> _DOCUMENT EXTRACT_
★ ★ ★ ★
Test-1-Existing/Anticipated vacancies or Future vacancies
17. It must be noted that the vacancies in the post of Assistant Section Officers sought to be filled up by the first notification dated 15.11.2009, related only to the Law Department and TNPSC. They were 13 and 4 respectively and these posts had different code numbers. The posts of 186 Assistant Section Officers sought to be filled up, related to departments other than Law and TNPSC. These 186 vacancies might have existed even on 15.11.2009, the date of the notification. But, they existed as vacancies reserved for promotion. It was only on 22.3.2010 that by virtue of G.O.(4D) No.7, these 186 posts intended for promotion were diverted to be filled up by direct recruitment, by relaxing Rule 8 of the Special Rules, by exercising the power of relaxation under Rule 48 of the General Rules.
18. It is a well settled proposition of law that any order granting relaxation from the application of the Rules, would take only prospective effect and not retrospective effect, unless otherwise specified by the order of relaxation itself. G.O.(4D)No.7 does not state that Rule 8 was relaxed with retrospective effect. Therefore, it is deemed to have been relaxed only with prospective effect, namely, from 22.3.2010. Consequently, these 186 posts became available for direct recruitment quota only from 22.3.2010 and not earlier than that. In other words, these 186 posts were neither existing vacancies, nor anticipated vacancies, as on the date of the notification, namely, 15.11.2009. These vacancies were created for the purpose of direct recruitment, only from 22.3.2010, though they existed for being filled up by the promotional quota. Hence, these vacancies were actually future vacancies insofar as the notification dated 15.11.2009 is concerned.
★ ★ ★ ★
> _SUPPLIED DATA_
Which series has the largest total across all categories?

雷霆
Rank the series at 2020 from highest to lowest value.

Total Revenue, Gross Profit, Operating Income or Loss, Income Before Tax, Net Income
★ ★ ★ ★
> _TASK LIST_
1) Reproduce the passage on Assistant Section Officer vacancies word for word, starting with "Test-1-Existing/Anticipated vacancies or" and going on through "the General Rules.".
2) In the passage on Assistant Section Officer vacancies, what kinds of vacancies does the heading name?
3) Write what comes next in the passage on Assistant Section Officer vacancies.

> _ANSWER SECTION_
1)
Test-1-Existing/Anticipated vacancies or Future vacancies
17. It must be noted that the vacancies in the post of Assistant Section Officers sought to be filled up by the first notification dated 15.11.2009, related only to the Law Department and TNPSC. They were 13 and 4 respectively and these posts had different code numbers. The posts of 186 Assistant Section Officers sought to be filled up, related to departments other than Law and TNPSC. These 186 vacancies might have existed even on 15.11.2009, the date of the notification. But, they existed as vacancies reserved for promotion. It was only on 22.3.2010 that by virtue of G.O.(4D) No.7, these 186 posts intended for promotion were diverted to be filled up by direct recruitment, by relaxing Rule 8 of the Special Rules, by exercising the power of relaxation under Rule 48 of the General Rules.

2)
- Existing vacancies
- Anticipated vacancies
- Future vacancies

3)
19. Two things should be borne in mind. They are:-
(i) since these 186 vacancies came into existence for being filled up by direct recruitment, only from 22.3.2010, within four months of the notification, the Government could have issued a supplemental notification after 22.3.2010, as the examination was scheduled to be held only on 11.4.2010. But, the Government did not do so; and (ii) The next notifications were issued on 30.12.2010 and 08.02.2011, followed by a supplemental notification dated 11.6.2011. It was only under supplemental notification dated 11.6.2011 that 281 posts of Assistant Section Officers in other than Law and Finance Departments were advertised. Therefore, for these notifications dated 30.12.2010, 8.2.2011 and 11.6.2011, those 186 posts were existing/anticipated vacancies and hence, those 186 posts could have been included lawfully, in these notifications dated 30.12.2010 and 08.02.2011. If they had done so, persons who became eligible before the cut off date prescribed by these subsequent notifications, namely, 01.7.2010, could have participated.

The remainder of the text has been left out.